While world supplies of wheat will get somewhat tighter this year compared to last year’s ending stocks, supplies will still be ample, said Sliworsky.
The International Grains Council estimates ending stocks at the end of 1999-2000 will be 18 million tonnes tighter than last year, while the U.S. Department of Agriculture estimates they will be 20 million tonnes smaller.
“But still, when you look what’s in the hands of the major exporters … it (carryover) is still 49 million tonnes,” Sliworsky said, quoting USDA projections.
“It’s really a buyer’s market right now,” he added, since the five major world wheat suppliers will all have ample quantities of wheat to sell this year.
World wheat markets are not paying attention to seeding delays in Western Canada, nor the large area in southwestern Manitoba and southeastern Saskatchewan where farmers may not be able to seed.
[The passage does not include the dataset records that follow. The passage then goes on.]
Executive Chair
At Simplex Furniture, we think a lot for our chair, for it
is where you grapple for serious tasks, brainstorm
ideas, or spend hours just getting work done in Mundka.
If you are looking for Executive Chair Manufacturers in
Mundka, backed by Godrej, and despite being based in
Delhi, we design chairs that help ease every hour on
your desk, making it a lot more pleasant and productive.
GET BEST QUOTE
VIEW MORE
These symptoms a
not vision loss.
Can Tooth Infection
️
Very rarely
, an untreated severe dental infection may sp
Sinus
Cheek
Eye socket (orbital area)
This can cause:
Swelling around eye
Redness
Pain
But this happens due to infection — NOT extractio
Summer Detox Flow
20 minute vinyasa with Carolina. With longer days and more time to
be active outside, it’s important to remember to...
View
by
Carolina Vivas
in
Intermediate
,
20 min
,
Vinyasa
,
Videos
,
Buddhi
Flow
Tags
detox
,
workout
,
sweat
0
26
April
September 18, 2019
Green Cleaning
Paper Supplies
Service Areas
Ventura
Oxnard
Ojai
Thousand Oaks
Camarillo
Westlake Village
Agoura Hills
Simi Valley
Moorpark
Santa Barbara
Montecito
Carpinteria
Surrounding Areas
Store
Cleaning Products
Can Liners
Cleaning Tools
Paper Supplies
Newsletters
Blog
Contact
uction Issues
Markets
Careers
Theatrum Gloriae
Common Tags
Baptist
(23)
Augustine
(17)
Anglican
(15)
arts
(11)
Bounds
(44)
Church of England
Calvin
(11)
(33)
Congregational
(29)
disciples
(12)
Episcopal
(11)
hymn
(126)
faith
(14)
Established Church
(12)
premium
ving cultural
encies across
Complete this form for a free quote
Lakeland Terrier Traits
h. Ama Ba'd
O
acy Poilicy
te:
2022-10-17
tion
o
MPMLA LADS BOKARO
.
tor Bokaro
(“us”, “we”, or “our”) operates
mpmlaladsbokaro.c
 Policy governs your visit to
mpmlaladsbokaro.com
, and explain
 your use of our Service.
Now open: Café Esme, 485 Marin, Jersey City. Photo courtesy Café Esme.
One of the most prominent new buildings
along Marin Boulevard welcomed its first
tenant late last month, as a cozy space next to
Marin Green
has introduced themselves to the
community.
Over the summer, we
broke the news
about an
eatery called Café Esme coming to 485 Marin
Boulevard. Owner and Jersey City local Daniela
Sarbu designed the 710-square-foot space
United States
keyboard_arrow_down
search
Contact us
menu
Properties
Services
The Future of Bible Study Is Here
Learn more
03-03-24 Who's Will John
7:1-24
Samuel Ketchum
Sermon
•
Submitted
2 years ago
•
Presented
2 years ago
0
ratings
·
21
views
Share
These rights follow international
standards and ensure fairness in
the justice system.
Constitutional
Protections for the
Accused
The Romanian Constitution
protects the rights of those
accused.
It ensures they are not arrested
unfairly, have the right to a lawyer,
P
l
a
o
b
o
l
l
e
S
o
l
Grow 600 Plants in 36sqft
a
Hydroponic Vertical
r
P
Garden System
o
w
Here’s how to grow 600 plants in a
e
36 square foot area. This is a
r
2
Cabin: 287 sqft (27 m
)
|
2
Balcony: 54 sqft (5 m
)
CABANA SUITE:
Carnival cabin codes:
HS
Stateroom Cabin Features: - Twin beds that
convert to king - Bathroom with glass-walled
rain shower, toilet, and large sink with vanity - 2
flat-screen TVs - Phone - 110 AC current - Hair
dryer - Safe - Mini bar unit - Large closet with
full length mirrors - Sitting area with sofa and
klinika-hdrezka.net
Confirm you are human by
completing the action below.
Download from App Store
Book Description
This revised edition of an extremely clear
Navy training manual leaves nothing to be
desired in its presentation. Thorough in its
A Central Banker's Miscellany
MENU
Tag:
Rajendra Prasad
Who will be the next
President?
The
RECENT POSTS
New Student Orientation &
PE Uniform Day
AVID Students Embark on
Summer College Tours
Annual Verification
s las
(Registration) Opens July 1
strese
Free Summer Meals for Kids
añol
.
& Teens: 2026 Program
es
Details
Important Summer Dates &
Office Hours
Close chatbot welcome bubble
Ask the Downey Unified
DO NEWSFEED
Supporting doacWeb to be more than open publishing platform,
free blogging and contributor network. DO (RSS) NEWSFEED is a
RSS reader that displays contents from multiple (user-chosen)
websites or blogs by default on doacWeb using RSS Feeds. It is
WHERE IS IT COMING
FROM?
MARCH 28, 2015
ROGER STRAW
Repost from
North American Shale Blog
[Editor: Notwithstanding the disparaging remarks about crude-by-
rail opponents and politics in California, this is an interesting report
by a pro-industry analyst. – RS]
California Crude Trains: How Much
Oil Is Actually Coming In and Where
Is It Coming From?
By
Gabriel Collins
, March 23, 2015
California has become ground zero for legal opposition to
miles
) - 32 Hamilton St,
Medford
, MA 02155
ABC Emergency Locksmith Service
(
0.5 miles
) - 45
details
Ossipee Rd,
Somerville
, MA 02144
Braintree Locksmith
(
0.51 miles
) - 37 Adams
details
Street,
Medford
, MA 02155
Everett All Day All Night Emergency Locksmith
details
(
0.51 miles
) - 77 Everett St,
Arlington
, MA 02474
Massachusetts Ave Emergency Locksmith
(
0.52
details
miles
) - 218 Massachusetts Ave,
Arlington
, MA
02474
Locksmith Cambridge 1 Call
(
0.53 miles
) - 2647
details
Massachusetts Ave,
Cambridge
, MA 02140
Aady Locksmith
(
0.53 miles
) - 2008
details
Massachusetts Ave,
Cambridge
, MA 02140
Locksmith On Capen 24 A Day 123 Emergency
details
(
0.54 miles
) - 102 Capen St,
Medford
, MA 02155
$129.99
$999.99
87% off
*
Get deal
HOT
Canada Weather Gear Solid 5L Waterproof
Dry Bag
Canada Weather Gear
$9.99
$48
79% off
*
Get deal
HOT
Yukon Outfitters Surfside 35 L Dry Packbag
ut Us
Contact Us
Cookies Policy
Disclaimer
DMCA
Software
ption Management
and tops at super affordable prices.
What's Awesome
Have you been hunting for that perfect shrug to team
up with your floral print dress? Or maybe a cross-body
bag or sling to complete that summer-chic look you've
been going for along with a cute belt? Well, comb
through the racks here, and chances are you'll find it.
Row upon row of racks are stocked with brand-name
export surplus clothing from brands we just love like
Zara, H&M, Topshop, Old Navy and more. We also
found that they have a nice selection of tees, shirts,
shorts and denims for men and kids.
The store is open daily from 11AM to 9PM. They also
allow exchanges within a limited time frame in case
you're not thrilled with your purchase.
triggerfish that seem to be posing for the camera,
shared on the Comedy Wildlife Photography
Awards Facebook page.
In the global picture, these seeding problems are insignificant, said Sliworsky.
“The market isn’t really going to care, even though we will here in Canada,” he said.
Keeping tabs
But the wheat board is watching seeding progress closely, since it may affect the grades it has available for customers.
The wheat board might have to target some buyers who will pay a good price for lower quality wheat instead of some customers who want higher quality wheat but won’t pay much of a premium, he said.
If two million acres are left unseeded, as some predict, the wheat board will have to make its sales program smaller.
“Our marketing plan is changing on a daily basis,” he said.
Current pool return outlooks assume normal seeding weather from May 27 onwards.